Friday, September 5, 2014

Karen Visits FSSA!


I’ve spent the last three weeks in FSSA, the Family and Social Services Administration. This agency is responsible for distributing funds to care providers for children, the aging, the disabled, and other vulnerable populations in Indiana.  Like, the Bureau of Motor Vehicles and the Department of Child Services, FSSA is a very large agency with many, many employees and widespread locations.

Much of the agency’s workforce is retiring in the next five to seven years, and some key positions will lose many employees all at once. To prevent a crisis, FSSA is recruiting a large volume of people to fill the positions that will become vacant in the near future. In addition to current positions becoming open due to retirement, many new positions have been created and approved, and these too must be filled.

My main project during this rotation was to source for one particular position at dozens of schools and job sites. Thirty Disability Claims Adjudicator positions are open, and they need to be filled as quickly as possible. Because of this, I posted jobs as school and job boards based in other states as well as Indiana, and opened the position up for all majors and areas of study to get the maximum number of applicants. My other project during this rotation was updating employee information in PeopleSoft, which helped me get more familiar with the program and its capabilities.
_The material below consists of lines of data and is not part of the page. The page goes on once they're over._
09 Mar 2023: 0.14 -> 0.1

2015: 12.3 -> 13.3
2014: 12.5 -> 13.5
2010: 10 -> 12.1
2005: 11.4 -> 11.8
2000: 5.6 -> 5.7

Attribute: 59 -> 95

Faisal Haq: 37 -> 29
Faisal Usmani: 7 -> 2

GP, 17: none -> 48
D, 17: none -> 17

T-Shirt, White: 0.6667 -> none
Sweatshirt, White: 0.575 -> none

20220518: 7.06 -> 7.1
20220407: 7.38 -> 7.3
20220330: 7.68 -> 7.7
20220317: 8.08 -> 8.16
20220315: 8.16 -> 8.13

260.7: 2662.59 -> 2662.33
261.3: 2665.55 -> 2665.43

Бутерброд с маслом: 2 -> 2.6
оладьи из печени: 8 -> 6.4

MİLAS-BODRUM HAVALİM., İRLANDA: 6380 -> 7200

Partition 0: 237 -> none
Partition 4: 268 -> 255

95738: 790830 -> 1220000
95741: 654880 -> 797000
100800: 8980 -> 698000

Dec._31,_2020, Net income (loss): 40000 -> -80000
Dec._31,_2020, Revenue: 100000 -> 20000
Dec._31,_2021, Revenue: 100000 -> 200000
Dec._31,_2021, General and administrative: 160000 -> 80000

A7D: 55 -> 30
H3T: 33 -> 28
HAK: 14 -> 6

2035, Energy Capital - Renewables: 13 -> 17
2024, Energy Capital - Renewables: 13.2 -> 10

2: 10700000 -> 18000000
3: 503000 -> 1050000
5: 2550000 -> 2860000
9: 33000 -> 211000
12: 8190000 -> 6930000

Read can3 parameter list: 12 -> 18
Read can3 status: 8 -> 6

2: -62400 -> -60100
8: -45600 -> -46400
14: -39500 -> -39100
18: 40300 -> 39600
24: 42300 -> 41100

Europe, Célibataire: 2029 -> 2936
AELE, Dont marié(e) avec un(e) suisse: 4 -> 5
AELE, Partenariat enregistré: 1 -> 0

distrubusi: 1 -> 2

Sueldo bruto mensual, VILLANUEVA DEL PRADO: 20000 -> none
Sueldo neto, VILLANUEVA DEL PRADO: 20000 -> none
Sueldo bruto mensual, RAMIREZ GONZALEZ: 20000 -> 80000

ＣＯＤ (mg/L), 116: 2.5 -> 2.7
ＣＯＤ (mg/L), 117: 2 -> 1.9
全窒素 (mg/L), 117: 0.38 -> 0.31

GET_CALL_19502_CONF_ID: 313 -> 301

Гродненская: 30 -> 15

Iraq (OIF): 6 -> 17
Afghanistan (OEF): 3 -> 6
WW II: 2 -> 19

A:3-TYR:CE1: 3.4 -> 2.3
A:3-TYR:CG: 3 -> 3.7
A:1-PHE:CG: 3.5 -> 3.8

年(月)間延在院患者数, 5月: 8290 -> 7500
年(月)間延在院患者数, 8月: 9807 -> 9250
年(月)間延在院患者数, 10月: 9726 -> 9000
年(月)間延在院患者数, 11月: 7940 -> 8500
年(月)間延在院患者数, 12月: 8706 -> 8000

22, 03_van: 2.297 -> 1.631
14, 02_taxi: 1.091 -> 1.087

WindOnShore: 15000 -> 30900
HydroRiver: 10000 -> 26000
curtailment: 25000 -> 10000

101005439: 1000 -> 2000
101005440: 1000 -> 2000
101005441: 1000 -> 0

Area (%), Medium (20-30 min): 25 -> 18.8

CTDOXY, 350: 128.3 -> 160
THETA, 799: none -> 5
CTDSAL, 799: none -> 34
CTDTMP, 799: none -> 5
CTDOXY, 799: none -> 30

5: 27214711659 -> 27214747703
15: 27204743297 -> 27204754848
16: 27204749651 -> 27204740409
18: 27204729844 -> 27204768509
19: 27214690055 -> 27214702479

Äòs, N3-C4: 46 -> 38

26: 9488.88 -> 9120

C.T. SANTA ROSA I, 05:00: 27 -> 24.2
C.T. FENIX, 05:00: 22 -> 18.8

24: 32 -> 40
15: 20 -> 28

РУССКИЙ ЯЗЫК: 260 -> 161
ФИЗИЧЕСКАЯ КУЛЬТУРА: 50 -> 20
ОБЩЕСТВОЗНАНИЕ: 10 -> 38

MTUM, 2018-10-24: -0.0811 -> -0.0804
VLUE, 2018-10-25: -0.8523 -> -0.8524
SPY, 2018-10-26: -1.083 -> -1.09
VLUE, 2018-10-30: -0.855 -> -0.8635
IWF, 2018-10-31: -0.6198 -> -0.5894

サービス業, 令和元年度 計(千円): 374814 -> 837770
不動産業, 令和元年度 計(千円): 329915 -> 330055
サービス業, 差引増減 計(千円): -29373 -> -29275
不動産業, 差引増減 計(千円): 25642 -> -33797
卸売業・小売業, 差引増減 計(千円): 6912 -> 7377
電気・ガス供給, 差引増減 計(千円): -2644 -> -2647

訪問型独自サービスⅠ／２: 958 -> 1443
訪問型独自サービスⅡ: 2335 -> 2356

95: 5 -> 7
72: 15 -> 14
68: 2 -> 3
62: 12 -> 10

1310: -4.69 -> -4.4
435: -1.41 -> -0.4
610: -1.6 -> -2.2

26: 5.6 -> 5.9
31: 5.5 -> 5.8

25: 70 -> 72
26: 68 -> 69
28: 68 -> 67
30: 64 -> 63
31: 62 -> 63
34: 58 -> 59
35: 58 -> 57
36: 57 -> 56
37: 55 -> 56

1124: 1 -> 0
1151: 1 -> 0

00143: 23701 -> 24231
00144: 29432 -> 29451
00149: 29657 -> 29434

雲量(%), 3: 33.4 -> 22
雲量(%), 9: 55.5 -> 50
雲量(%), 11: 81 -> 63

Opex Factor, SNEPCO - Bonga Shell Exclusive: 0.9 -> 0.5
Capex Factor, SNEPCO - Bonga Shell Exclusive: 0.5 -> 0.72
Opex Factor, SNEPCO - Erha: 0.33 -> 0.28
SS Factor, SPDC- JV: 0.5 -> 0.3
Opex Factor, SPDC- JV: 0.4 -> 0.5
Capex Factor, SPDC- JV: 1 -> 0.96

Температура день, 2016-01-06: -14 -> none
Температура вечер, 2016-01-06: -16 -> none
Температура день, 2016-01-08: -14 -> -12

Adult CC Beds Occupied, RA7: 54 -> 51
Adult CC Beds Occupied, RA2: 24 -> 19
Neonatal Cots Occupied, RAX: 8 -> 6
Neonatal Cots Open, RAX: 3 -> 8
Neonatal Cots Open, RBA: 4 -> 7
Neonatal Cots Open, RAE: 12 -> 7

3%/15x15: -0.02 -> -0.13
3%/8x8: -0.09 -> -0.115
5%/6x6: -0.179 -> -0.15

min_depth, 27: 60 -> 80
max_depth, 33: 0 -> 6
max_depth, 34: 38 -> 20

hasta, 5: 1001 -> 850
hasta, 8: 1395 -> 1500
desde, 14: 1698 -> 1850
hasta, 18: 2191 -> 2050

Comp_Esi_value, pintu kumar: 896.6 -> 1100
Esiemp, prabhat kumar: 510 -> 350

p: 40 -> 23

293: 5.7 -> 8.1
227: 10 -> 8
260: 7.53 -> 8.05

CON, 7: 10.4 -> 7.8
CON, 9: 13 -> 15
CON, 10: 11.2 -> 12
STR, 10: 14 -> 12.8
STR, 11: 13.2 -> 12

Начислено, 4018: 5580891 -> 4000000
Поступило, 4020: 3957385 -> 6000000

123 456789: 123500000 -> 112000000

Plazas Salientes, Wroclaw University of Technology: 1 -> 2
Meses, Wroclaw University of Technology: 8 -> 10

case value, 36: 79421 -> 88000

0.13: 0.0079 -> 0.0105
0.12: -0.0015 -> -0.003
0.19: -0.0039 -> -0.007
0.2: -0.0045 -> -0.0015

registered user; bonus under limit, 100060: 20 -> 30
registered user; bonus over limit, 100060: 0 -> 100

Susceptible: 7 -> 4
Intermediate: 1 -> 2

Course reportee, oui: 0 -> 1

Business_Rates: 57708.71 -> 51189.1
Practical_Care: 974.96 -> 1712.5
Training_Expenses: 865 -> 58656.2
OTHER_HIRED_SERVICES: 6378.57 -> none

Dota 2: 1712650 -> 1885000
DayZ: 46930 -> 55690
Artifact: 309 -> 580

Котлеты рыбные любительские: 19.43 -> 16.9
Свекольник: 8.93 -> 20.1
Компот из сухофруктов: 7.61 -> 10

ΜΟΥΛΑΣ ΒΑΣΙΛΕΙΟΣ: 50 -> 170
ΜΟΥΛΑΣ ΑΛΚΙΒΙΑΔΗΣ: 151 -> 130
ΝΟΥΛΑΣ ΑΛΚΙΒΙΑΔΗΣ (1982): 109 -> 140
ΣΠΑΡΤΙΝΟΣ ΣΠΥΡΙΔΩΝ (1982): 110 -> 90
The main lesson I learned at this agency was how important it is to be aware of who is in your workforce and when and how they might leave. If you don’t stay on top of this as an HR professional, you could end up with a large number of vacancies in key business areas, and your business will almost certainly be negatively affected.  It was also interesting to learn how difficult it truly is to get a qualified pool of applicants to apply for one open position, let alone 30. To get 30 qualified applicants, we’d probably need a few hundred general applications! This taught me that there’s much more to hiring than simply going through applications and choosing the right candidate – getting a pool of good applicants is a challenge all in itself.